So how do you determine if you have a card that is problematic, vs software conflicts? Since getting my 980 Ti FTW last Thursday, I've had the driver crash four times, and another oddity with Rise of the Tomb Raider. I know that one of the more recent Nvidia drivers was causing a lot of stability issues, so they pulled it. What I grabbed was the replacement. I also know how to install drivers clean properly, so that's not the issue. This is also on a system that just had a clean Windows 10 installation.
The initial crashes happened while simply watching Netflix. This has never happened with any other graphics card that I've owned so far. Although I don't know if it's card related, even though I did have my GTX 780 in the Windows 10 machine for almost a week without any conflicts. Basically the screen would go black, and I'd get this humming/stuttering sound that would sometimes go away on its own, and sometimes I'd have to reset the PC.
With Tomb Raider, I was trying to see if I could even run it with Very High textures, which are supposed to eat up a ton of memory.

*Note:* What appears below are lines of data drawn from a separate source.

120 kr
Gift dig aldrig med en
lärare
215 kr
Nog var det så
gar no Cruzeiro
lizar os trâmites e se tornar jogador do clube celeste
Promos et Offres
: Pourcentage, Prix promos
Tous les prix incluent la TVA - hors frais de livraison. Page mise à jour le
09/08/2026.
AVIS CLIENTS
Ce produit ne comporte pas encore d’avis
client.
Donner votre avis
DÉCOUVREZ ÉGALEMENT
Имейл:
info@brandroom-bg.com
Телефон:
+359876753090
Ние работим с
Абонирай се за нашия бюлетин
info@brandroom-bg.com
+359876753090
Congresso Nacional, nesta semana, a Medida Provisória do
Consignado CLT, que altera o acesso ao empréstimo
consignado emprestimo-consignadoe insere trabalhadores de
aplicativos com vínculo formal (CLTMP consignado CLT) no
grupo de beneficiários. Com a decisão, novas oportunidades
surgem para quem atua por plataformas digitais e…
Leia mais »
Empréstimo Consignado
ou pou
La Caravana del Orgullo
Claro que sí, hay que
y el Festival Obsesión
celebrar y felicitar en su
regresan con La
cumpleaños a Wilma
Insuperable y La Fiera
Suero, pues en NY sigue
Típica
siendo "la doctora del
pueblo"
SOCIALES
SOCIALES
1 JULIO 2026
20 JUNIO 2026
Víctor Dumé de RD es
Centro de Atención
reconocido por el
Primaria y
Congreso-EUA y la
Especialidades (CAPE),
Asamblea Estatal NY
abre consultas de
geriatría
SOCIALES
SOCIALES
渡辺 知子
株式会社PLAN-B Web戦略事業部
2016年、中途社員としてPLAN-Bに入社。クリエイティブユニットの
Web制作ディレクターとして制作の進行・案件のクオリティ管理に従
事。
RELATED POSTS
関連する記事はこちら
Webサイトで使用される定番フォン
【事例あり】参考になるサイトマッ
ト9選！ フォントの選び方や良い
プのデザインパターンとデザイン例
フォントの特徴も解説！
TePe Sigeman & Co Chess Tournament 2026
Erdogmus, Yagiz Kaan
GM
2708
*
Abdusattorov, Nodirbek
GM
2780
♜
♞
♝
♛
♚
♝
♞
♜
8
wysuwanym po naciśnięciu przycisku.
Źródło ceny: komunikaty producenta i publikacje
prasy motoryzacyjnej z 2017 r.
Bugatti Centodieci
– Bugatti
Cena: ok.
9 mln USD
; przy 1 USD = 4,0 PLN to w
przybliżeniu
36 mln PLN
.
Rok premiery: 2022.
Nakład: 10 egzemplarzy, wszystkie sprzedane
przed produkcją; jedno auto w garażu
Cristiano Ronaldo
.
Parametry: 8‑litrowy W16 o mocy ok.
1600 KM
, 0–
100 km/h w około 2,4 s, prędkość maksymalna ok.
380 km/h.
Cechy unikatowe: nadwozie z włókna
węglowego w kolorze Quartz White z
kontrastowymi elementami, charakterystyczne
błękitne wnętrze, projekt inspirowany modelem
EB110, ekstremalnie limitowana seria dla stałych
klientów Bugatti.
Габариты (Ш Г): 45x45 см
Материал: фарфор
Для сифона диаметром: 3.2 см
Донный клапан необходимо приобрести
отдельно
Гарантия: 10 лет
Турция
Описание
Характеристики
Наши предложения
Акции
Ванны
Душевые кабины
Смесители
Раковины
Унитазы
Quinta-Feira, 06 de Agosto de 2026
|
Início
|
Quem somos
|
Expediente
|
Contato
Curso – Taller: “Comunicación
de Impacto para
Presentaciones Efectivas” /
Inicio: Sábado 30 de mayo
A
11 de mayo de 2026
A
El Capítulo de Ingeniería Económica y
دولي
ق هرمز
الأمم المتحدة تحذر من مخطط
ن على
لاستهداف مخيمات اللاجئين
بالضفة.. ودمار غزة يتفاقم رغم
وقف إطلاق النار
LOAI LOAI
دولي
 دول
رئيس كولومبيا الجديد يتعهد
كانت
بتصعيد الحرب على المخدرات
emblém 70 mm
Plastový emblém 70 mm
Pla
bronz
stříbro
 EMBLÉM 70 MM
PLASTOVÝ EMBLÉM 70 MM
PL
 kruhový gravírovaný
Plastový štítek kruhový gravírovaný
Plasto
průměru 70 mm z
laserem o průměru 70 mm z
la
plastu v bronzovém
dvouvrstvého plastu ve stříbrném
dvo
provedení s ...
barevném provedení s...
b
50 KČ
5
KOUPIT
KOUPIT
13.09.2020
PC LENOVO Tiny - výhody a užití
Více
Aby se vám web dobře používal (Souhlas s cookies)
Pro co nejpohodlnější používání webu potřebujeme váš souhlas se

Well, according to Afterburner, the card wasn't even using 5k vram yet before a Windows error would pop up saying that it has to close down the program due to there not being enough memory, closing the game. This only happened when trying to use Very High textures, and it happened every time. I don't see why this is happening either, because there are plenty of reports of people playing that game with a single 980 Ti with Very High textures. My system ram wasn't full either, and that's not even counting the page file. Doing multiple loops of the Tomb Raider benchmark with textures at simply High resulted in no issues.
Anyway, after these crashes happened, freaking me out, I decided to do a couple of hours worth of benching with Unigine Haven and Valley, as well as 3Dmark Firestrike. With the ultra setting for everything, including tesselation and 8x AA, no problems at all. I have yet to actually
play through any games to see if they unceremoniously crash though.